By DAPO FALADE
The World Bank plans to invest over $5 billion over the next five years to help restore degraded landscapes, improve agriculture productivity, and promote livelihoods across 11 African countries on a swathe of land stretching from Senegal to Djibouti.
The proposed investment is contained in a press release No: 2021/086/ENB, dated 11 JANUARY, 2021, issued by the Bank.
World Bank Group President, David Malpass, announced the investment at the One Planet Summit, a high-level meeting co-hosted with France and the United Nations that is focused on addressing climate change and biodiversity loss.
“This investment, which comes at a crucial time, will help improve livelihoods as countries recover from COVID-19 while also dealing with the impact of both biodiversity loss and climate change on their people and economies,” said Malpass.
The more than $5 billion in financing will support agriculture, biodiversity, community development, food security, landscape restoration, job creation, resilient infrastructure, rural mobility, and access to renewable energy across 11 countries of the Sahel, Lake Chad and Horn of Africa.
Many of these efforts are in line with the Great Green Wall initiative and it is built on World Bank landscape investments in these countries over the past eight years that reached more than 19 million people and placed 1.6 million hectares under sustainable land management.
“Restoring natural ecosystems in the drylands of Africa benefits both people and the planet,” said Moussa Faki Mahamat, Chairperson of the African Union Commission.
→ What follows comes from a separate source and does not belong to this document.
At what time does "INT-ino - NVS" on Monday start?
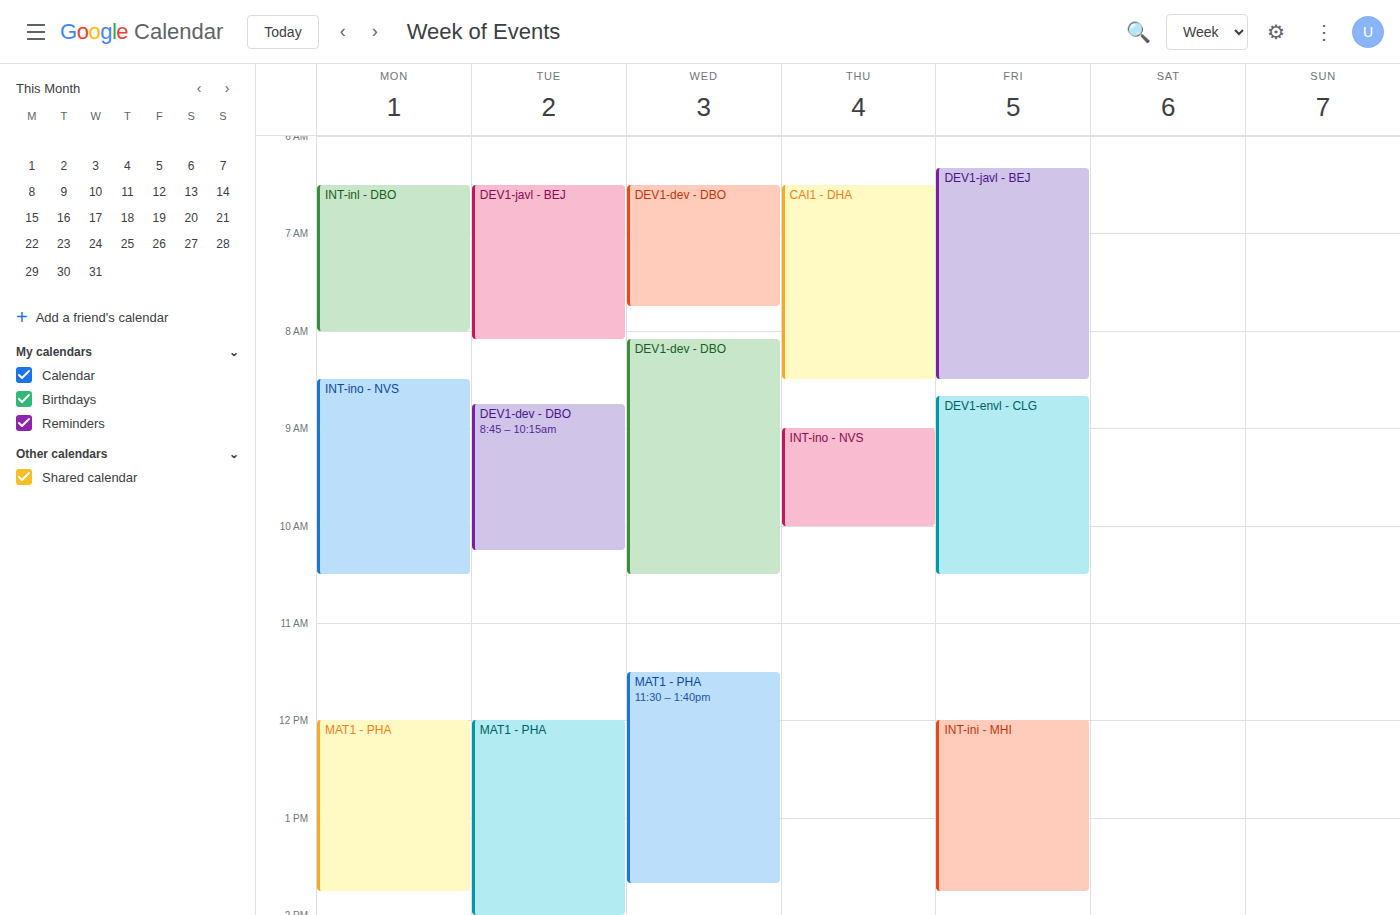
08:30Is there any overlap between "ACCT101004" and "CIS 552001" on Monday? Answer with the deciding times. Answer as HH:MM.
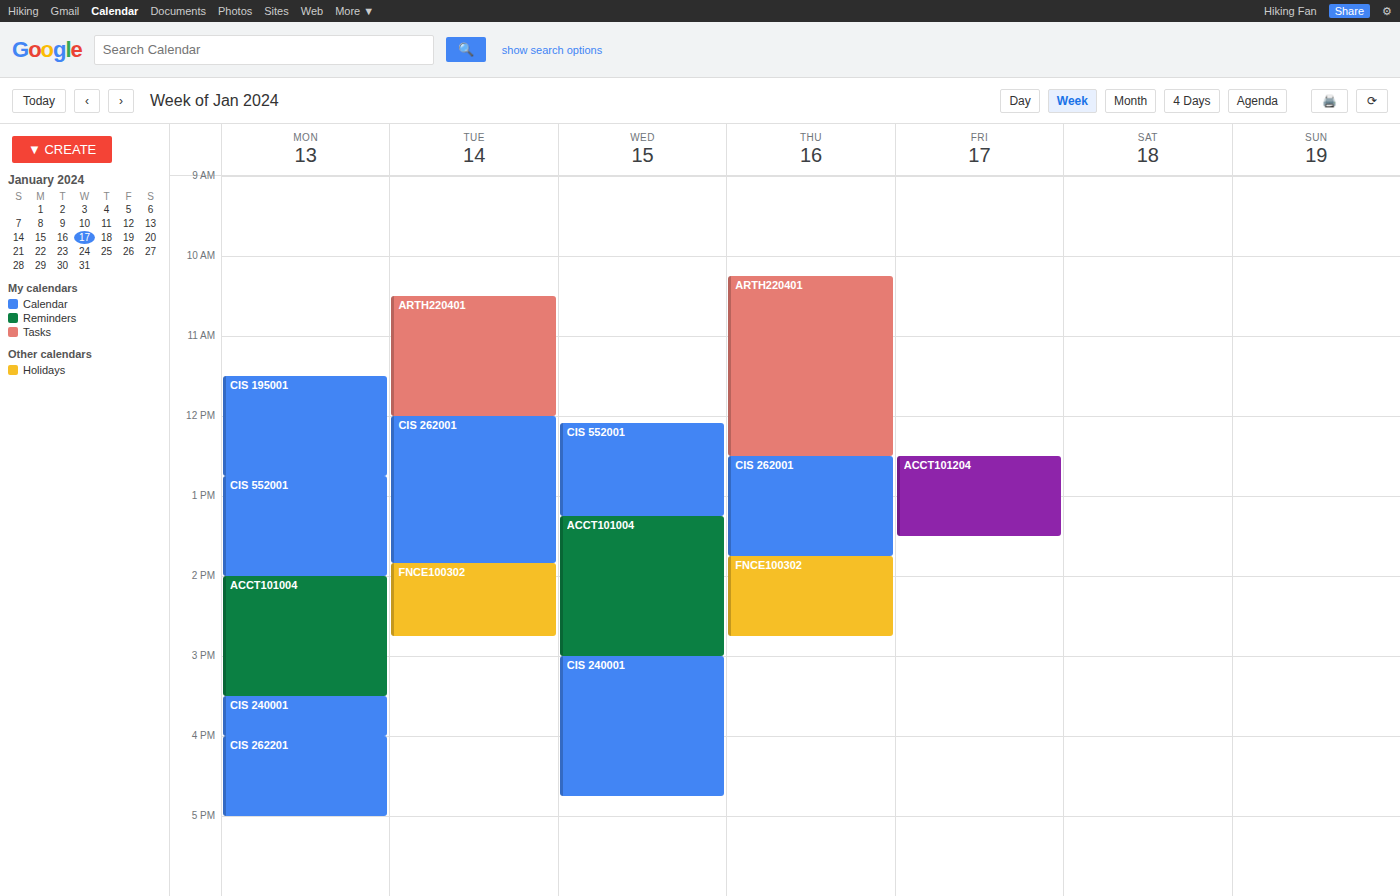
"CIS 552001" ends at 14:00, exactly when "ACCT101004" starts -- they touch but do not overlap.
Working with many partners, PROGREEN, a World Bank global fund dedicated to boosting countries’ efforts to address landscape degradation, will also invest $14.5 million in five Sahelian countries – Burkina Faso, Chad, Niger, Mali, Mauritania.
The World Bank Group is the biggest multilateral funder of climate investments in developing countries. In December 2020, the World Bank Group announced an ambitious new target for 35 per cent of its financing to have climate co-benefits, on average, over the next five years.